Adding to this concern is the possibility that even if the media were informed of the distortions in the government's reports, it would knowingly allow its own coverage to be distorted. Qian and Yanagizawa (2008b) study the effect U.S. State Department bias in human rights reports on coverage in the New York Times. They find that under-reporting from the State Department significantly reduces coverage of abuses.. Furthermore, the effect is equally large for countries where media has free access as for countries where media access is restricted. This latter result suggests that the distortion in media coverage is not driven by the New York Times' inability to obtain the truth. Rather, as a profit making firm, it is probably just minimizing its costs and it is less costly to obtain information from the State Department than from other sources.
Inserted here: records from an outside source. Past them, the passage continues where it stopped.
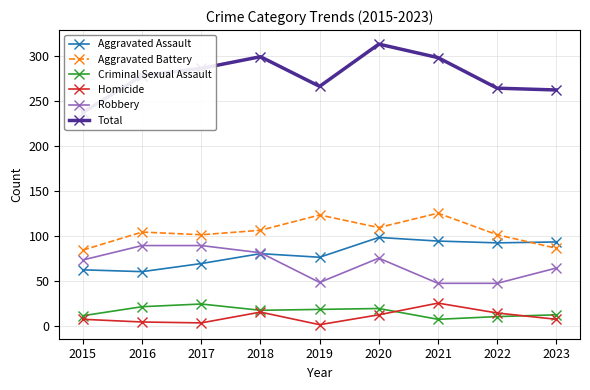

What is the lowest value of the Homicide series?

1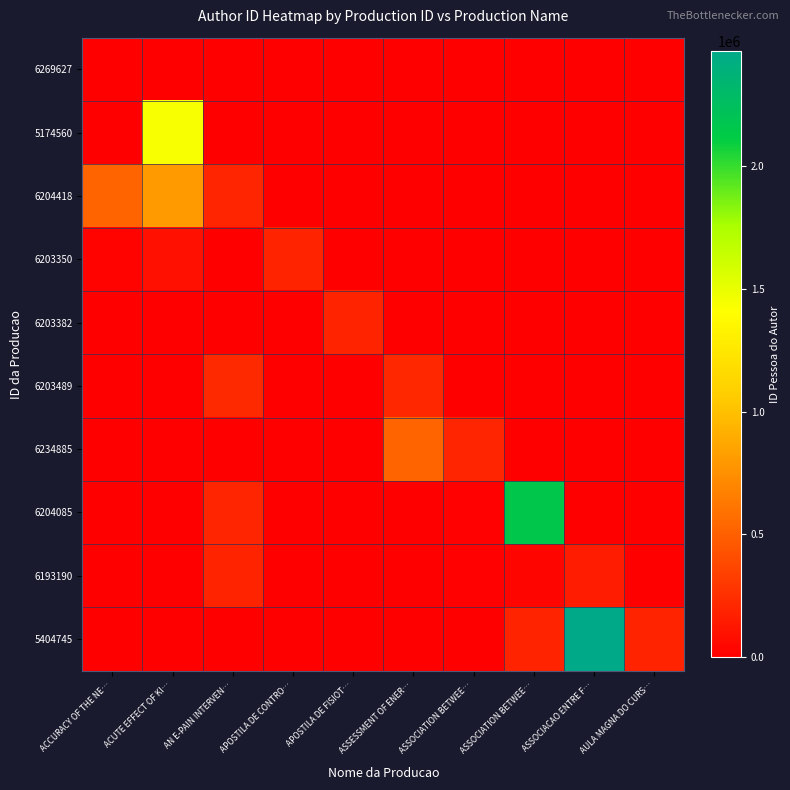

What is the total value across all series at ACUTE EFFECT OF KI…?

2342363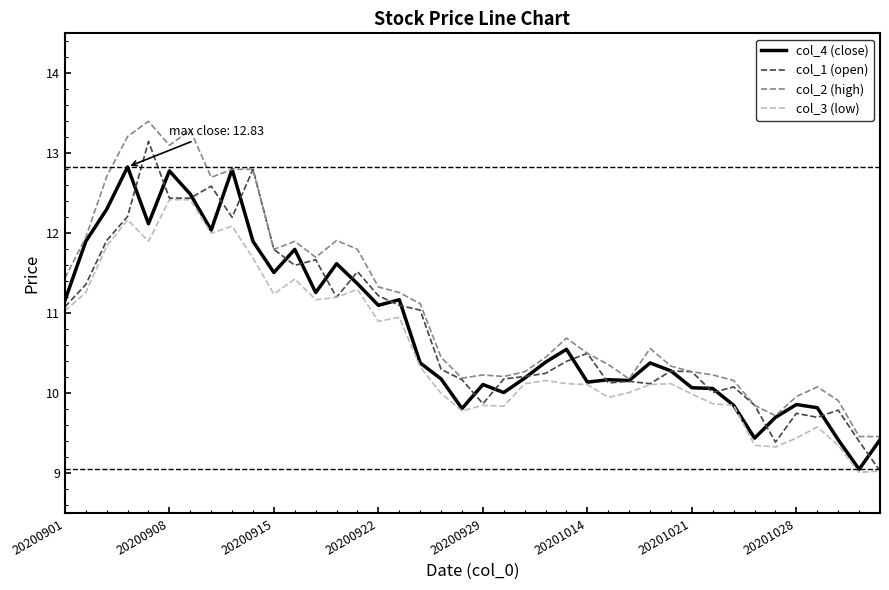

Which series has the largest total across all categories?

col_2 (high)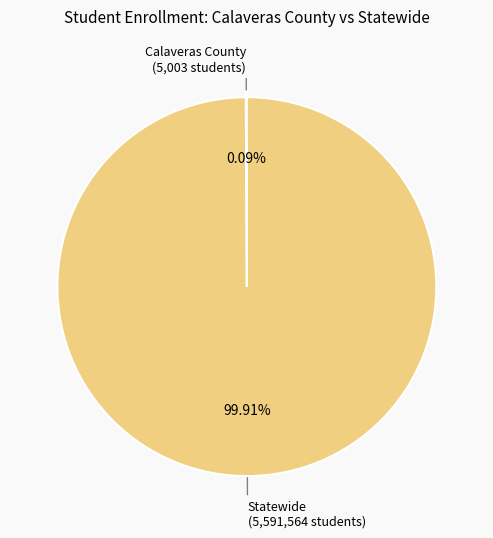

Is there any slice that represents more than half of the pie?

Yes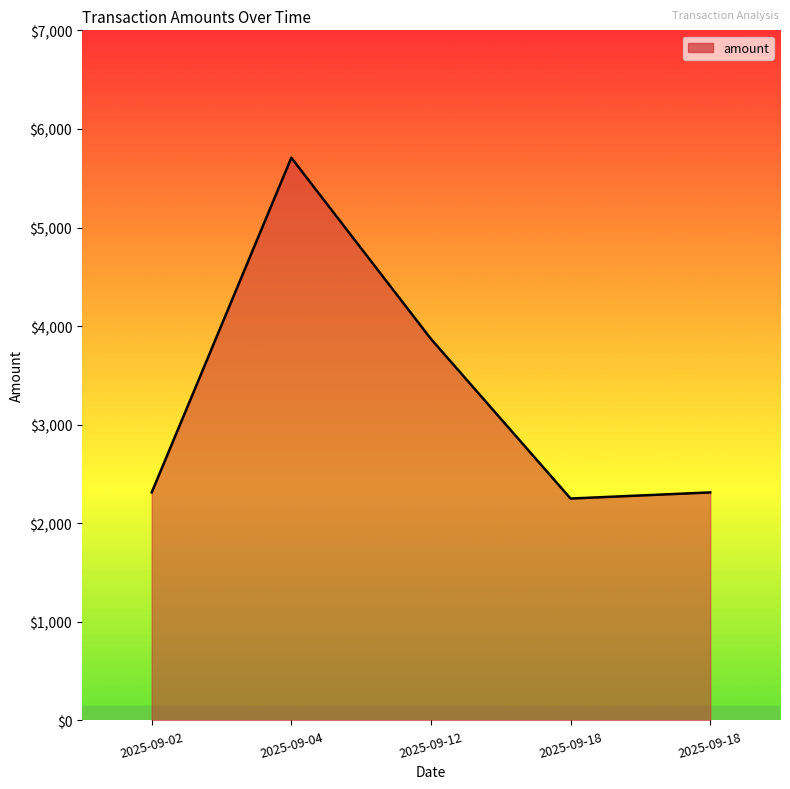

Rank the categories by value from lowest to highest.

2025-09-18, 2025-09-02, 2025-09-18, 2025-09-12, 2025-09-04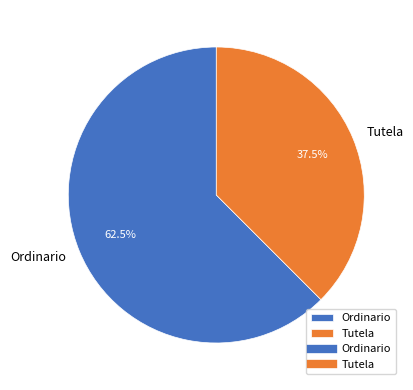

Approximately how many times larger is the value at Ordinario compared to Tutela?

1.7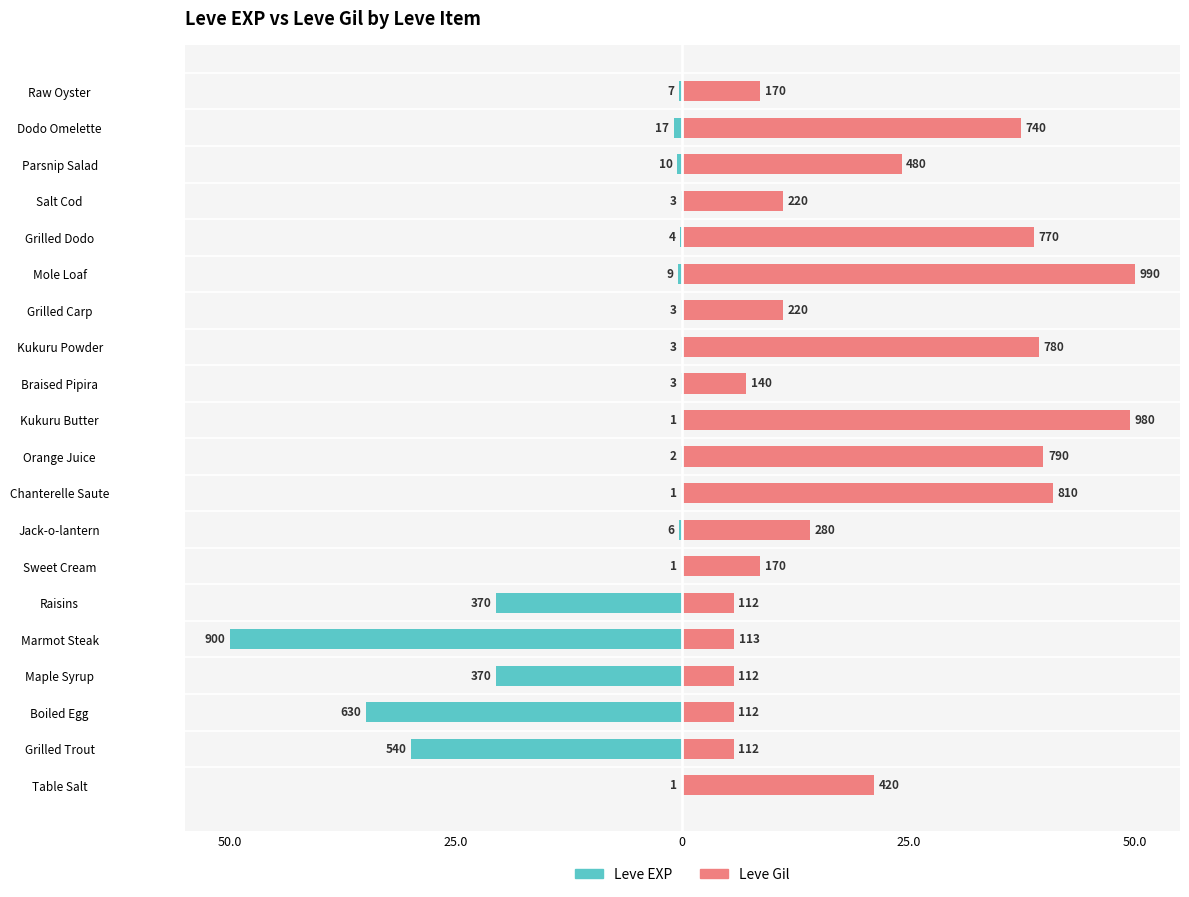

Where is Leve EXP nearest to the value -25?

Maple Syrup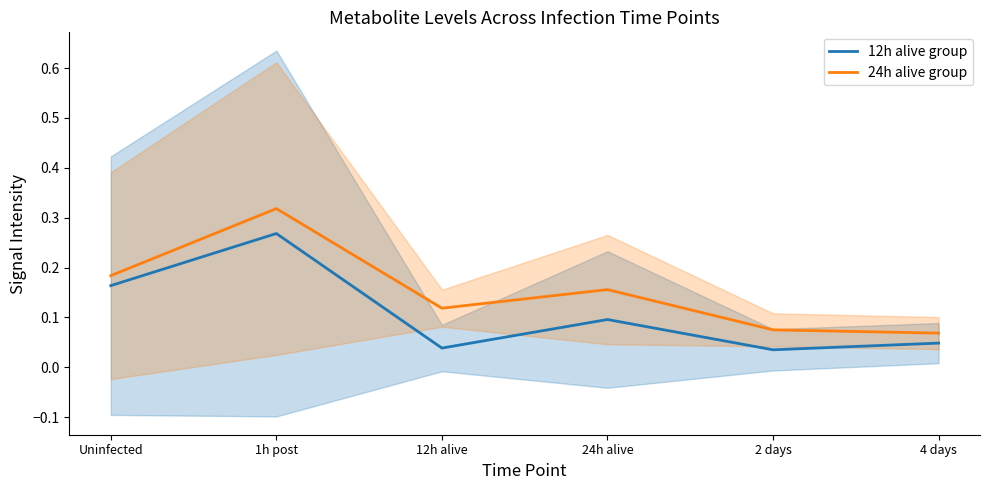

What is the value of the 12h alive group point at the 2nd from the left?

0.3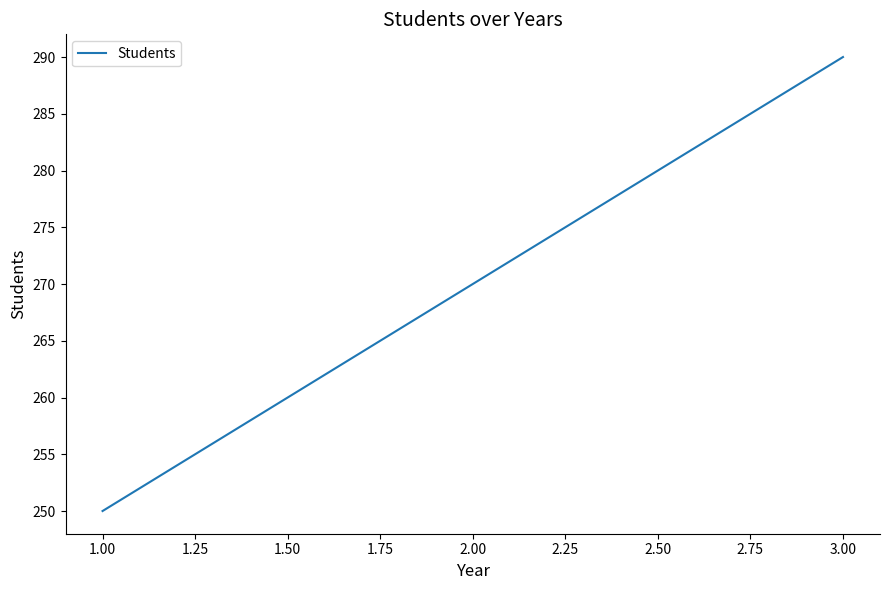

What is the average value?

270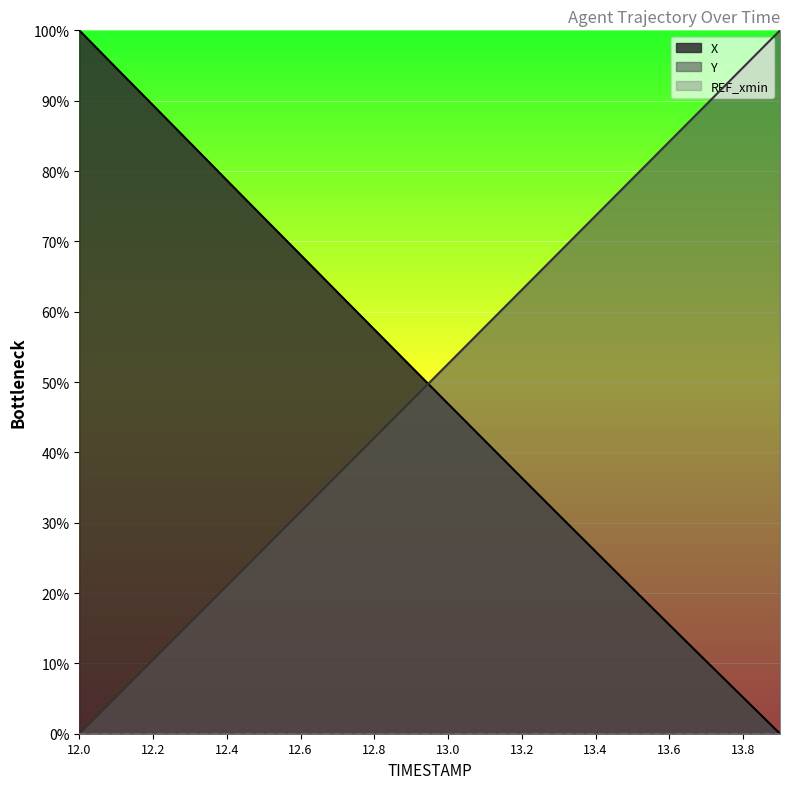

What is the spread (max minus min) of values at 12.3?

68.3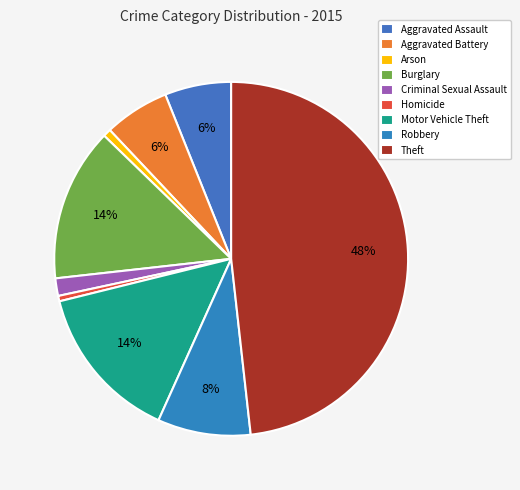

Rank the categories by value from lowest to highest.

Homicide, Arson, Criminal Sexual Assault, Aggravated Battery, Aggravated Assault, Robbery, Burglary, Motor Vehicle Theft, Theft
There seems to be much reason to doubt the ability of the Fourth Estate to mitigate government bias and provide the American public with accurate news. The problem resides both in the government's manipulation of information and in the incentives of news organizations that knowingly allow their coverage to be distorted. Regarding the latter, Walter Cronkite described the concerns of many Americans when he said in a speech at Columbia University in January, 2007: "The need for high-quality reporting is greater than ever. It's not just the journalist's job at risk here. It's American democracy."
1 Letters to the Editor, Washington Post, Monday, June 9, 2008; Page A16.
2 Also see Stohl and Carleton (1985), and Mitchell and McCormick (1988).
3 Blanton and Blanton (2007) show that US Foreign Direct Investment is negatively correlated with human rights violations.
4 See financial report of monthly revenues in 2008 for investors of the New York Times Company.
5 The term pack journalism was coined by Timothy Crouse in his book The Boys on the Bus (1973), a standard text for university journalism courses, which critically discussed the press coverage of the 1972 presidential campaigns. It refers to the informal consensus that forms when reporters reply on each other or are dependent on a single source for information. For a detailed discussion of parachute journalism in the US today, see Erickson (2006).